Airbnb’s on-again/off-again settler boycott took another strange twist on Tuesday, when one of its top executives, Chris Lehane, took the unusual step of traveling over the Green Line to visit the Barkan Industrial Park.
He is part of a group of Airbnb officials who are in Israel this week as the company reexamines its November decision not to list Jewish vacation rentals in Area C of the West Bank.
On Monday, the company – which for the last month has been the corporate poster child for the Boycott, Divestment and Sanctions movement – announced that it actually opposed the campaign.
Then it backed up that statement with its feet, literally.
Less than 24 hours later, the US-based company took a step considered taboo among BDS supporters and visited Judea and Samaria, akin to the wolf walking into the sheep pen to make friends.
In Barkan, Airbnb executives met there with Samaria Regional Council head Yossi Dagan, who often hosts foreign delegations, including members of Congress, European politicians, corporate executives, ambassadors and Christians wanting to see the biblical heartland.
Barkan is often a stop on those tours. The industrial park is touted as an economic oasis in the Israeli-Palestinian conflict, and its factories employ both Palestinians and Israelis.
In many cases, the visitors already support an Israeli presence in the West Bank and in other cases they are on the fence and want to examine the situation.
The Airbnb visit marked the first time Dagan hosted a company that had announced a plan to boycott the settlements and whose website still states that the ban is company policy.
The visit was kept under wraps until 6 p.m. Tuesday, when Dagan posted a statement about it on his Facebook page, explaining that the visit was “an important step against BDS.”
Dagan took the Airbnb executives to the Alon Group’s factory, where a Palestinian terrorist shot to death two Israelis in October.
Dagan told them he was glad to hear of their anti-BDS statement and asked them to make good on that position by rescinding its November decision.
Earlier in the day, former Brig.-Gen. Gal Hirsch posted on his Twitter feed that on behalf of the Israel Project, he had taken Airbnb executives on a helicopter ride so they could view Israel from the sky and better understand its complex reality.

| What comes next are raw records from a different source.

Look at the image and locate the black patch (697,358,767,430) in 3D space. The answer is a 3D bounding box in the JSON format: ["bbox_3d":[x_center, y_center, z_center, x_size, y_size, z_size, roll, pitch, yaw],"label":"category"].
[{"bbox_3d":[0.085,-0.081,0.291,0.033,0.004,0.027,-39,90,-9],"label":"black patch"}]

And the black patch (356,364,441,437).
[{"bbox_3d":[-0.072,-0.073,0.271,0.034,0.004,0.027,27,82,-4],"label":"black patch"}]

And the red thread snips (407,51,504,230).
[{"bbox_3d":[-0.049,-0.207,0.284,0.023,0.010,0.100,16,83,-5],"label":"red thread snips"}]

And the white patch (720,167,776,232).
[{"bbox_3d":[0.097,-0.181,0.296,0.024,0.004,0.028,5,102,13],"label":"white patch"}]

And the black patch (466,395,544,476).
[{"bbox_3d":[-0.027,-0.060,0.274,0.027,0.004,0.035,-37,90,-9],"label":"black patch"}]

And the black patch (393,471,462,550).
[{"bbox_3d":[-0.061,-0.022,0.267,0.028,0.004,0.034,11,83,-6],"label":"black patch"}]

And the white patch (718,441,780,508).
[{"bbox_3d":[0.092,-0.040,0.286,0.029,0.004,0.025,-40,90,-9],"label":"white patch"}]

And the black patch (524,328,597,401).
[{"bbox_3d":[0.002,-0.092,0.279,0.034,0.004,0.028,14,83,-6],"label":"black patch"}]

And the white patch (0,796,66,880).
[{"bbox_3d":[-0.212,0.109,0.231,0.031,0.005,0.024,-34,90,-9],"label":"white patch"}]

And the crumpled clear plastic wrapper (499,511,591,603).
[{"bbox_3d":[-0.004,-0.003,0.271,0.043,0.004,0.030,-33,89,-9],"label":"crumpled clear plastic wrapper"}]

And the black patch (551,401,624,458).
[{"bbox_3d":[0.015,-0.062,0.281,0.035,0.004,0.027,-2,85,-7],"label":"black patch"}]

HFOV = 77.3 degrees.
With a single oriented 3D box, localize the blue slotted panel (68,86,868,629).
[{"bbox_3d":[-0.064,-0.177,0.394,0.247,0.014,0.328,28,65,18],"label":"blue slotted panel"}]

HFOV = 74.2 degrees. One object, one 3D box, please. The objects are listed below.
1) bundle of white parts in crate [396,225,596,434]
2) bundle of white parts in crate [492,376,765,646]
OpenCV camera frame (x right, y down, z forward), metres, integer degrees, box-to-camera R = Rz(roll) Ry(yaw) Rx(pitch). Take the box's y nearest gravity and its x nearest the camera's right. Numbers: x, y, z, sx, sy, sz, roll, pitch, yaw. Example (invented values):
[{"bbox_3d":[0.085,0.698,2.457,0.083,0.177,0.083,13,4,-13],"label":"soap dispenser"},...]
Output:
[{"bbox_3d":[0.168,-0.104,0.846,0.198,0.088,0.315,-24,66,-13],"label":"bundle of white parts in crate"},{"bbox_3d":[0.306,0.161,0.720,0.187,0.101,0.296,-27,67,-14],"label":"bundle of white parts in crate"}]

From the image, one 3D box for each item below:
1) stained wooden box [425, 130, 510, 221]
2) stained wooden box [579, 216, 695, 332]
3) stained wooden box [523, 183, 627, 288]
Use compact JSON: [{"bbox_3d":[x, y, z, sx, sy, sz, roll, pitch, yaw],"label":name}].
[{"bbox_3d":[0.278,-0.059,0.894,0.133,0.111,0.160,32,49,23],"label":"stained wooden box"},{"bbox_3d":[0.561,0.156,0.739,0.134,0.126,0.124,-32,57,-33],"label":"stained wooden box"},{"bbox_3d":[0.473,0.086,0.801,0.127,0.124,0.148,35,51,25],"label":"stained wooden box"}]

The Airbnb group also met with Tourism Minister Yariv Levin the day before.
The trip set off a chain reaction of confusion, after the company spokesperson in Israel sent out a message that the company did not intend to execute its boycott policy.
The ministry tweeted its excitement about the statement, which caused local media to proclaim that Airbnb had rescinded its boycott.
Airbnb’s press office then issued a statement, explaining that the reports were inaccurate, that it opposed BDS, but it did not confirm that it had rescinded its boycott policy.
“Airbnb communicated that we are developing the tools needed to implement our policy, and that process includes continuing our dialogue with the Government of Israel and other stakeholders,” the statement read instead.
As of press time, the company’s web site continued to post a statement explaining that it bans settler listings.
Prior to the November boycott decision, settler listings had appeared on its map. Those listings have indeed been removed, but in some cases they can still be found among the text listings, although the listings do not pop up easily on the site.
For example, when you plug in Efrat, Bethlehem comes up. In other cases, the listings are still there, particularly for those who know how to search for them.
In effect, the company has in place a partial boycott. But its public statement generated a backlash. Numerous legal cases were filed against it both in the US and in Israel, and the company risks running afoul of anti-BDS laws in 26 states.
International legal expert Eugene Kontorovich summed it up this way: “Underneath all the spin, the company has been alarmed by lawsuits against their policy and by recent action by states like Illinois to block pension investment in the company. They are trying to obfuscate and spin until they get past their planned IPO in the spring.
“While the company’s actions show they are alarmed by the unexpected blowback to their policy, without officially ending their uniquely discriminatory policy against Jewish communities, they will still face the legal consequences,” said Kontorovich, who is the director of International Law at the Jerusalem-based Kohelet Policy Forum.